Now a fancy GAM with cubic regression spline with shrinkage.
```{r}
AM2 <- gam(dts ~ s(rem, bs = "cs") + sp + site + s(area, bs = "cs"), data = data)
anova(AM2)
```
Values change but no difference in significance at p = 0.05. So let's get rid of "site."
```{r}
AM3 <- gam(dts ~ s(rem, bs = "cs") + sp + s(area, bs = "cs"), data = data)
anova(AM3)
```
We can plot the smoothing function.
```{r}
plot(AM3)
```
### Discussion Questions
1. Page 537: Of the 7 possible ways to treat interaction terms, which do you prefer and why?
2. Page 537: What are "main terms" and why do they matter?
3. Page 537: Why are 4-way interactions a bad thing? What are "Cook distance values" and "non-convergence"?
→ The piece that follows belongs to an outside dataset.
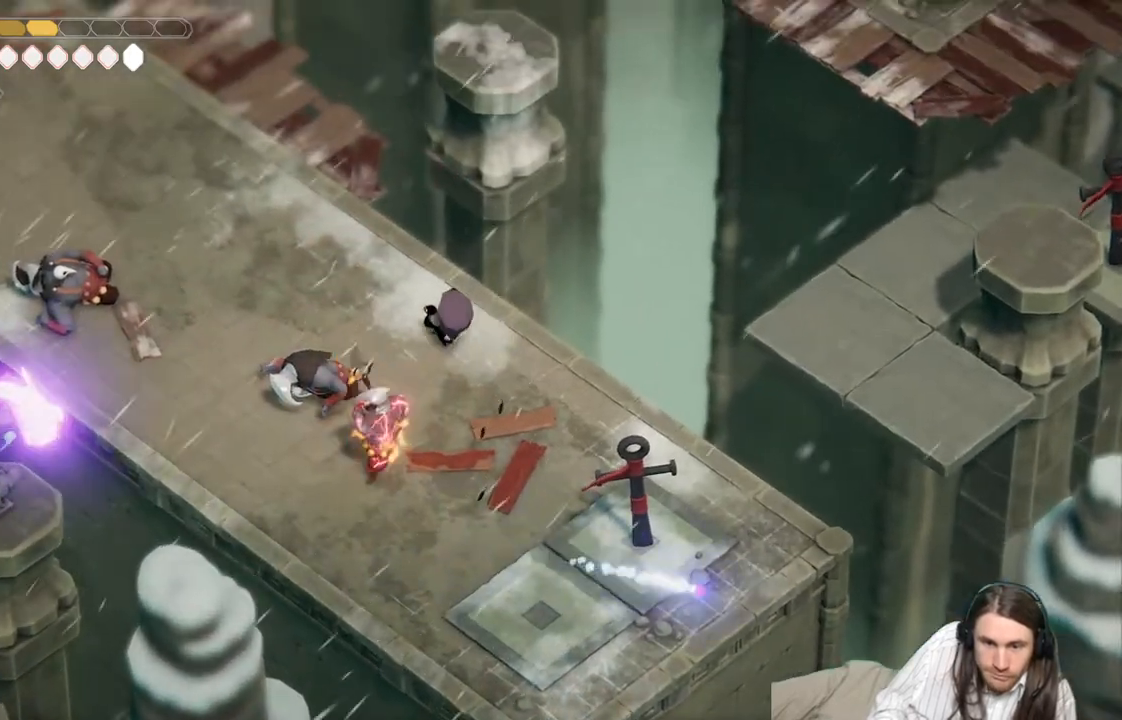
{"buttons": [], "left_stick": "right", "right_stick": "center", "events": [[17, "left_stick", "down-left"], [150, "left_stick", "down-right"], [233, "left_stick", "right"]]}
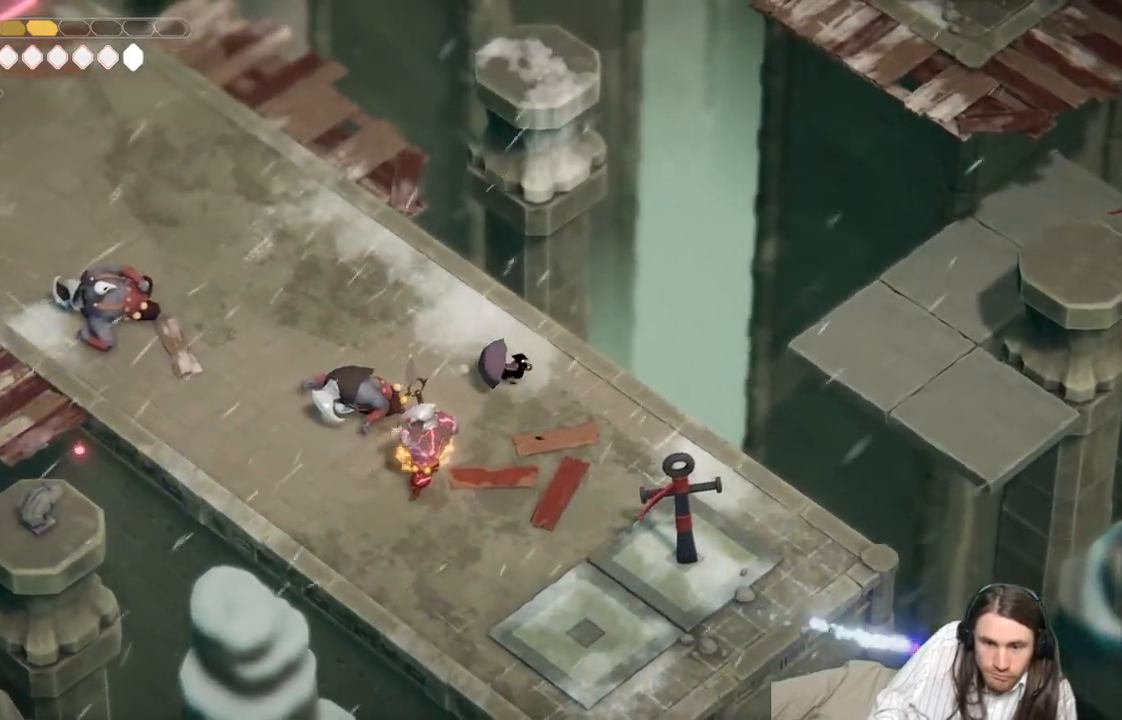
{"buttons": [], "left_stick": "down-right", "right_stick": "center", "events": [[100, "left_stick", "down-right"]]}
4. Page 539: Review: What is RSS (residual sum of squares) and what does it tell us?
5. Page 540: What are "nested models" in this context?
6. Page 541: Of the 3 possible ways to treat non-significant explanatory variables, which do you prefer and why?
7. Page 542: How does AIC "judge" model fit?
8. Page 546: What is it about the fit of the lines in figure A.3 (pg. 544) that suggests that a linear model may not be the best fit?
9. Page 546: What is a Generalized Additive Model and how does it work?
10. Page 546: What is a thin plate spline and how is it relevant here?
11. Page 551: When might the Aikake weight be useful?
***
### After-class follow-up
+ df = 0 for site in the `drop1()` analysis above because some species were observed only in one of the two sites.